I have a query that runs about 30-50 seconds.  The query is a join between 2 tables (customer and address), each table with about 400,000 rows.  My customer table has fields like first_name and last_name where the address table has city, state, etc.  I'm using "like" in most of the query columns, which all have indexes.  The actual query is:

SELECT p.party_id, p.first_name, p.last_name, pli.address1, pli.city, pli.state FROM customer as p JOIN address as pli ON ( p.party_id = pli.party_id ) WHERE ( p.void_flag IS NULL OR p.void_flag = false )  AND  (first_name like 'B%') AND (last_name like 'S%') AND (pli.state like 'M%') AND (pli.city like 'AL%') ORDER BY last_name, first_name LIMIT 51

When the query runs, the hard drive lights up for the duration.  (I'm confused by this as 'top' reports only 24k of swap in use).  My SUSE 9 test machine has 512 Meg of RAM with 300 Meg used by a Java app.  Postmaster reports 56 Meg under "top" and has a 52 Meg segment under "ipcs".  I've played with the cache size, shared buffers, and OS shmmax with little change in the query performance.

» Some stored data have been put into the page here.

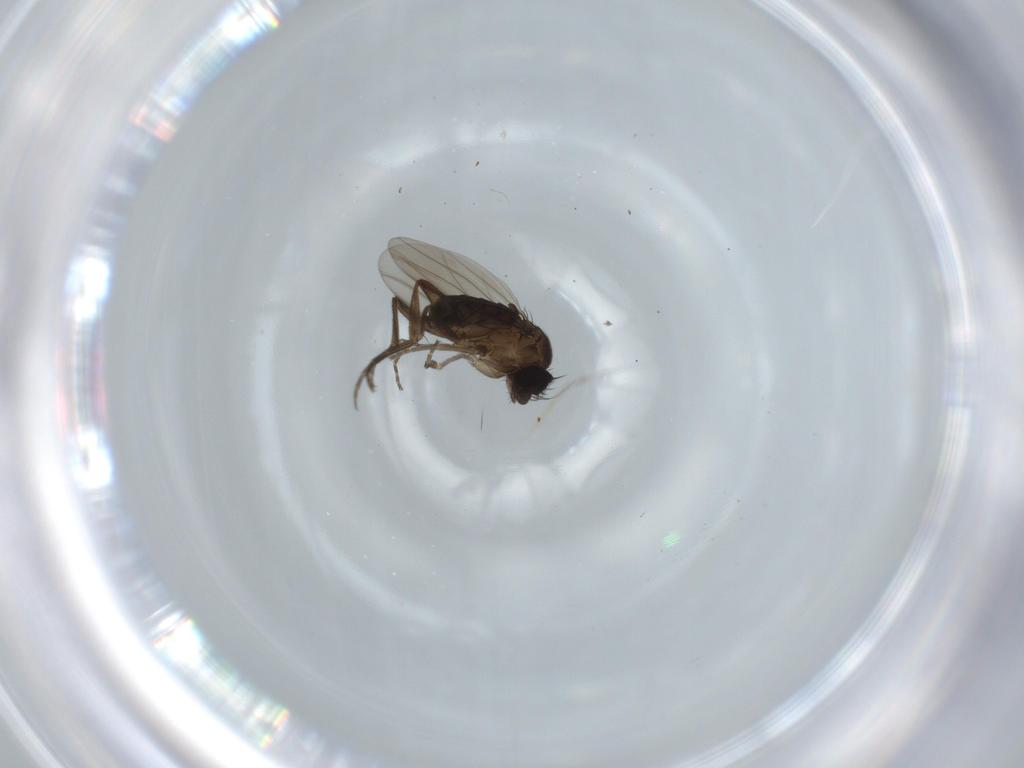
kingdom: Animalia
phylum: Arthropoda
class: Insecta
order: Diptera
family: Phoridae
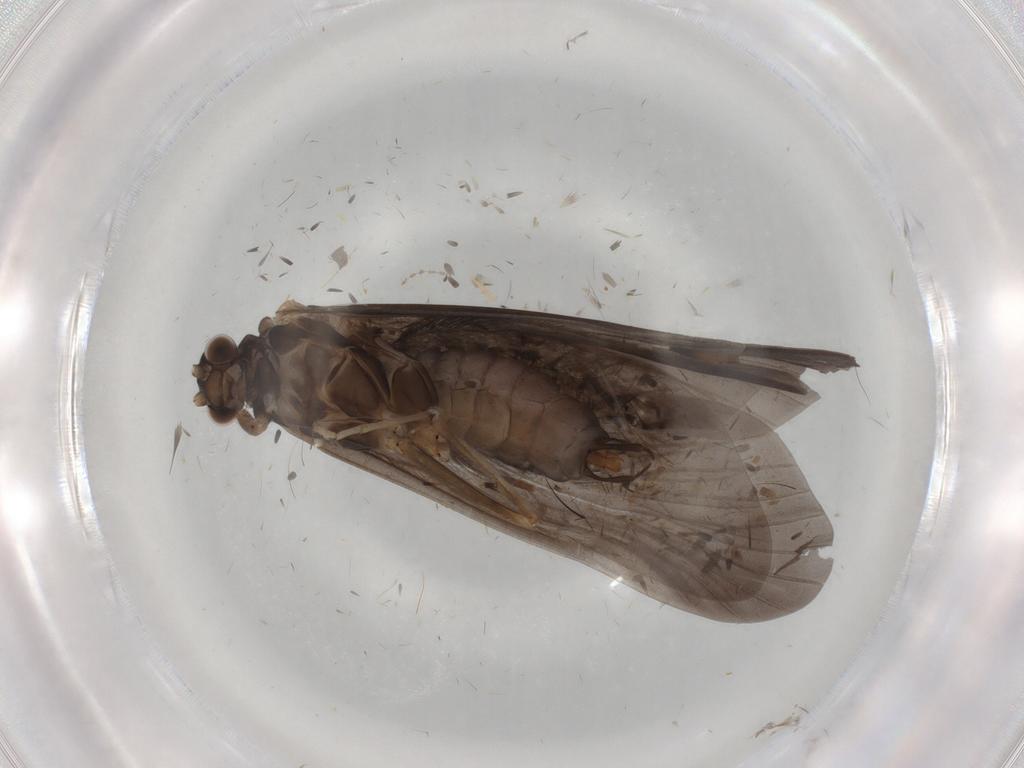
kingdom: Animalia
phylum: Arthropoda
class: Insecta
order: Trichoptera
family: Hydropsychidae
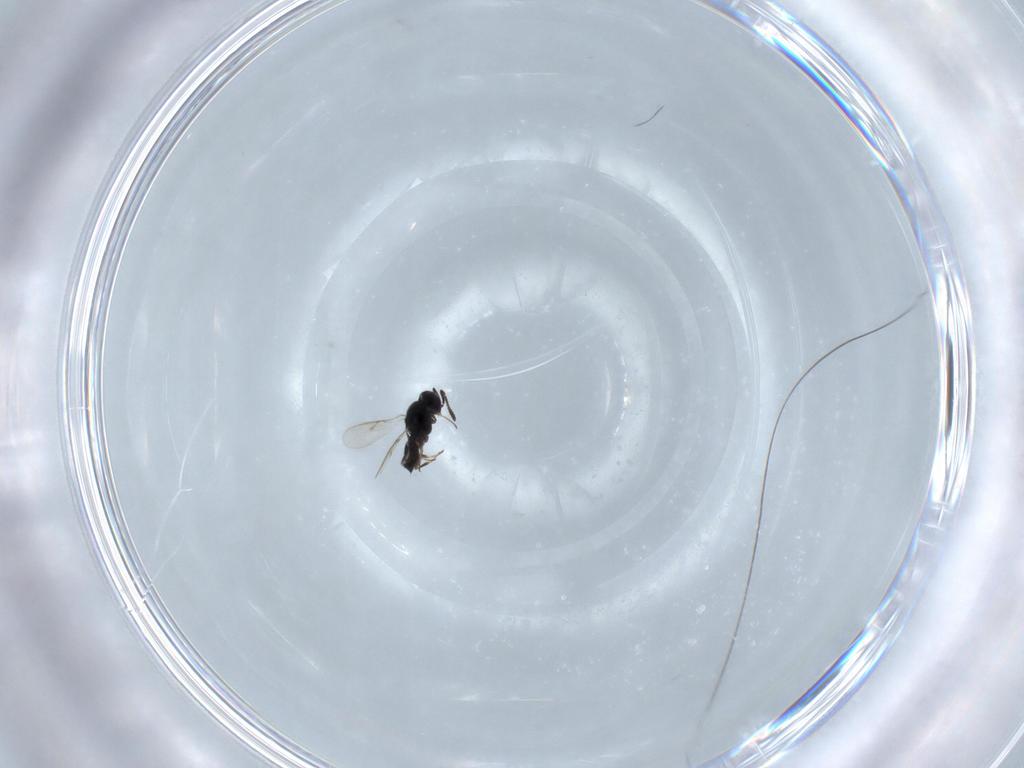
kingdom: Animalia
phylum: Arthropoda
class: Insecta
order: Hymenoptera
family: Scelionidae
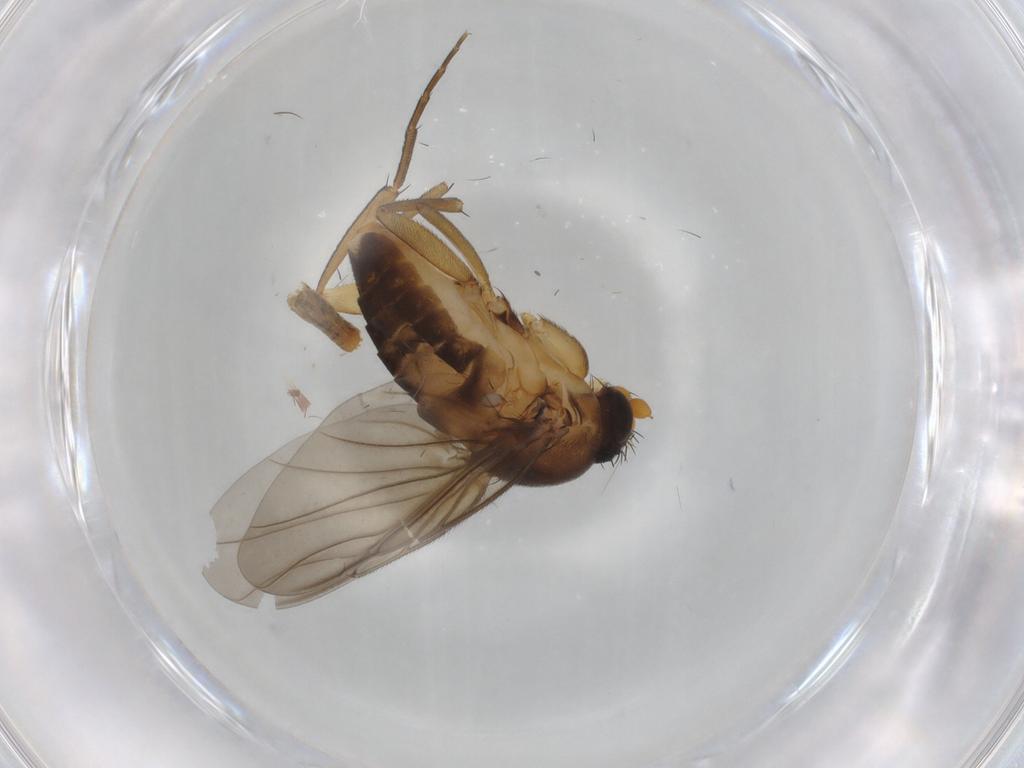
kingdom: Animalia
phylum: Arthropoda
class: Insecta
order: Diptera
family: Chironomidae
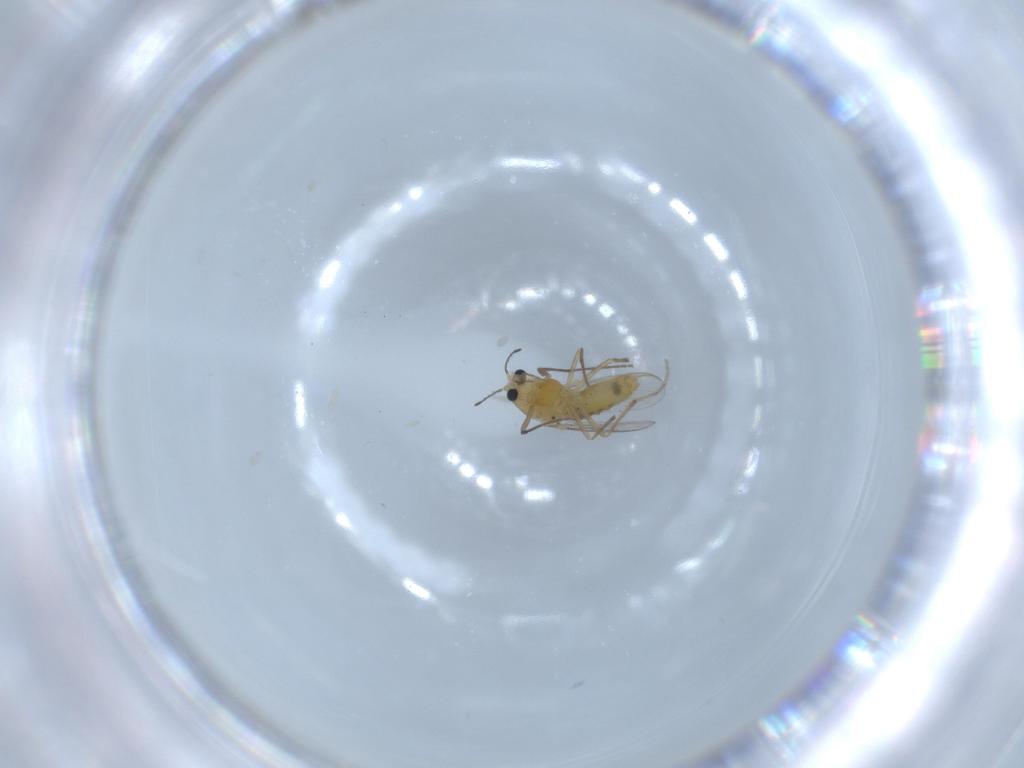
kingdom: Animalia
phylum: Arthropoda
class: Insecta
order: Diptera
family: Chironomidae
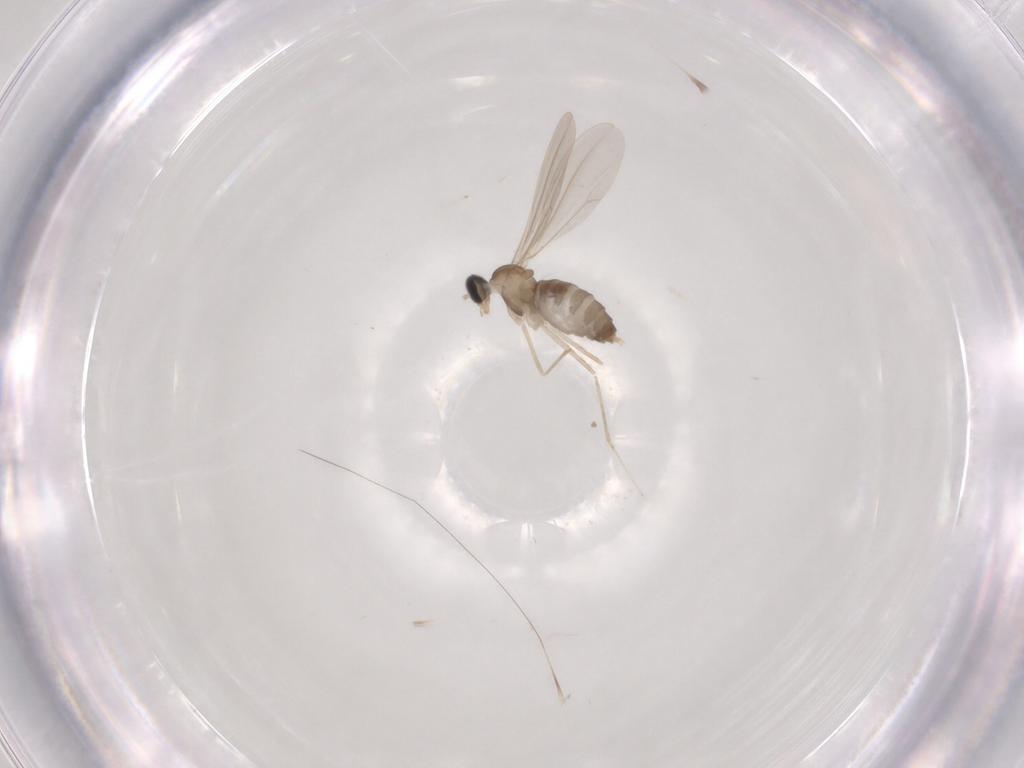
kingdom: Animalia
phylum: Arthropoda
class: Insecta
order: Diptera
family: Cecidomyiidae
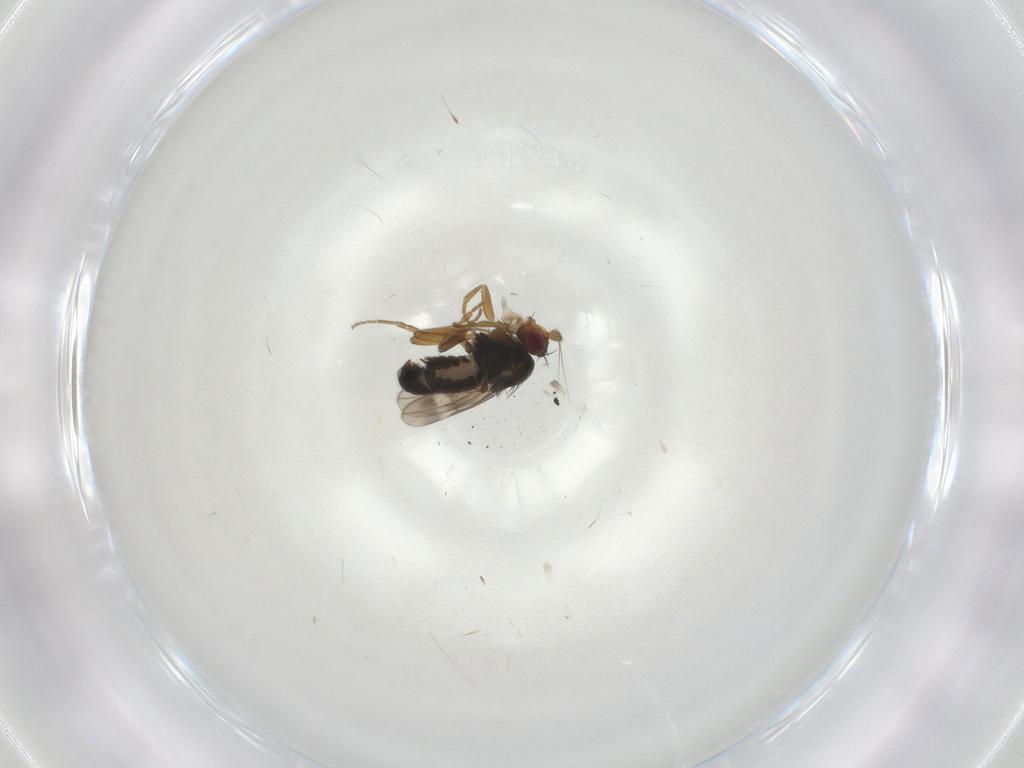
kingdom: Animalia
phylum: Arthropoda
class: Insecta
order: Diptera
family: Sphaeroceridae
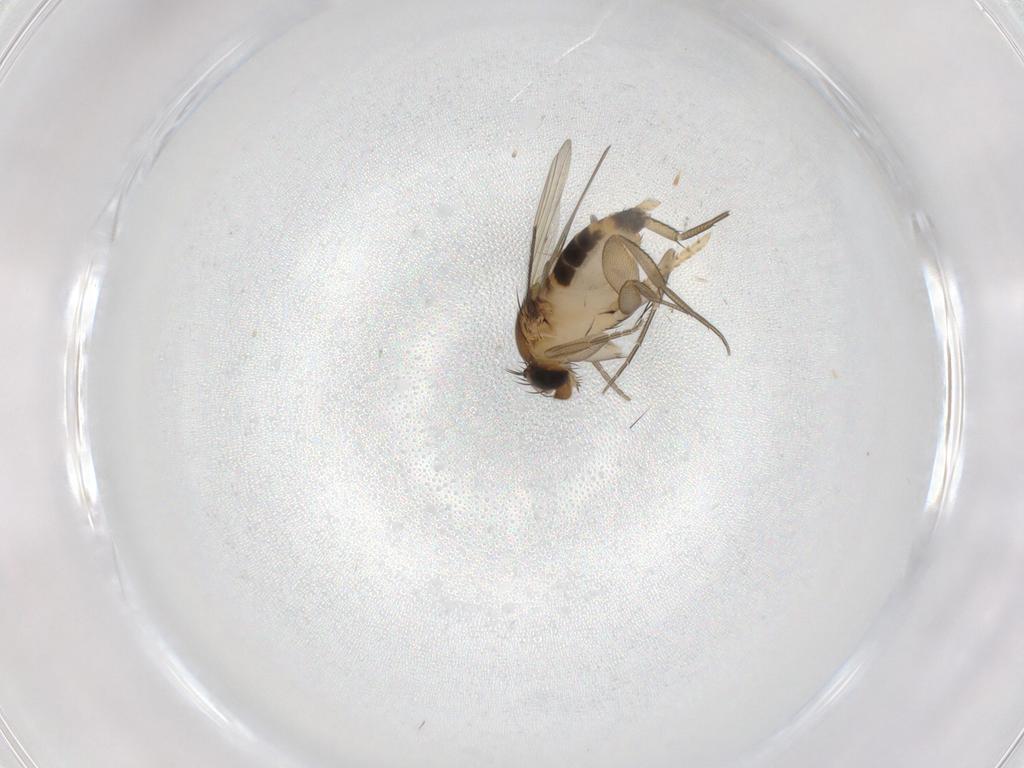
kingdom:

Q: Would this query benefit from using a view between these two tables?

Q: Any idea why the reported swap usage is so low, yet the query slams the drive?  Is postgres not caching this data?  If I run the query with the same arguments, it comes right back the second time.  If I change the args and re-run, it goes back to the hard drive and takes 30-50 seconds.